I never said it was a “theory”. But there is plenty of debate about its significance and audibility. The only reason it’s of particular importance for ESLs is because they tend to be full range or nearly full range sources. The best reason to use a subwoofer with an ESL is far and away relieving the main amplifier and the main speaker of reproducing extreme low bass frequencies, not because of Doppler distortion, in my opinion. Also, and with respect, you do tend to choose from a list of causes to explain a list of objectionable effects without much experimental proof of a relationship between the two.
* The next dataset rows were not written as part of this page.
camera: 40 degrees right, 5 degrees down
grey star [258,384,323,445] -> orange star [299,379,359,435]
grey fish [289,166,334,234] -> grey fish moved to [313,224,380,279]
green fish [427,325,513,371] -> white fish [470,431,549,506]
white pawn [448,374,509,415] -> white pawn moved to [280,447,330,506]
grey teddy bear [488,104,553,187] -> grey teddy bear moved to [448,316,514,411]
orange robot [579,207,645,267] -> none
If you heard what you heard and it was fixed by adding a subwoof, that’s not proof you heard Doppler distortion.

Dear @mijostyn  : I refer to you because lew don't took in count my post to him, aniway here I come with you:


""" It is much less of a problem for two and three way speaker systems because the bass driver's range is limited. """
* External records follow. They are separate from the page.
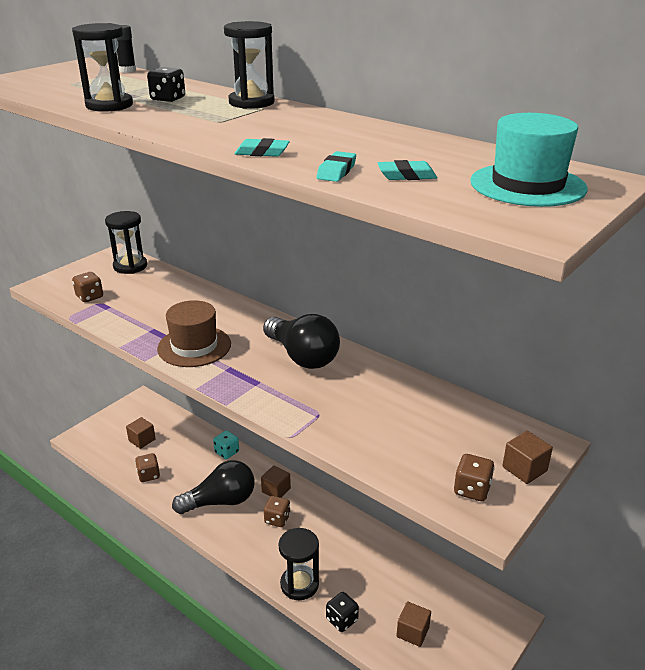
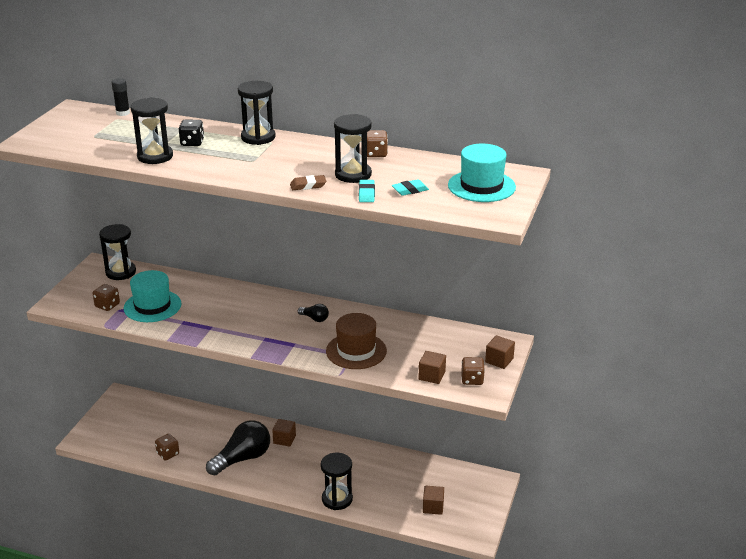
camera: 20 degrees left, 0 degrees up
brown cube [126,417,156,449] -> brown cube moved to [418,351,446,384]
brown hat [157,300,231,367] -> brown hat moved to [326,313,387,369]
turquoise dice [213,430,239,459] -> none
turquoise eraser [234,138,290,157] -> brown eraser [290,175,326,190]
black light bulb [263,314,340,369] -> black light bulb [298,304,329,322], size x0.45
brown dice [264,496,290,527] -> brown dice moved to [367,130,388,157]
black dice [326,592,359,632] -> none
none -> turquoise hat [124,270,181,322]
none -> black hourglass [334,114,372,183]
Not exactly " much less "  because in a 2-way speaker normally its woofer goes from 50hz-60hz up to around 2.5khz and this kind of speakers ( its woofer ) goes down to 40hz even if you don't noted so there exist a really high IMD kind of distortions that subs relief the bass down there and midrange and HF shines as never before. Same with 3-way speakers.


We can't just stop the developed IMD that as you pointed out modulates/color the whole speaker reproduction. Maybe we don't noted because we already are accustommed to that color/modulattion but when we add a pair of self powered true subs and through high pass filters only a deaf audiophile can't hear that new and lowered distortions " color " with ( between others ) additional advantage  that any amplifier will increment its headroom due that now is liberated of that main bass range.. If we like it the new " color " is not the main issue.



@lewm ,

Ok Lew, All I can tell you is what you get rid of when using subwoofers under ESLs does not sound like typical IM or harmonic distortion and it is most definitely modulated by the bass. If this is not Doppler distortion then perhaps you can come up with another name for it.

Seems we are going off-topic again! I used to subscribe to Gramophone, both for advice about recordings to buy, and for equipment reviews. In those days (1980's > early 1990's) it was a given that a serious UK listener owned a pair of Quad ESL63 speakers, but there was a good deal of debate about whether they might be teamed with a subwoofer. My answer to that appears above. Briefly, yes, and easy to do.

Next question?

Holy crap, the question is a book, and so is at least one response. I have not had coffee yet, no way can I even start to read all that....good luck.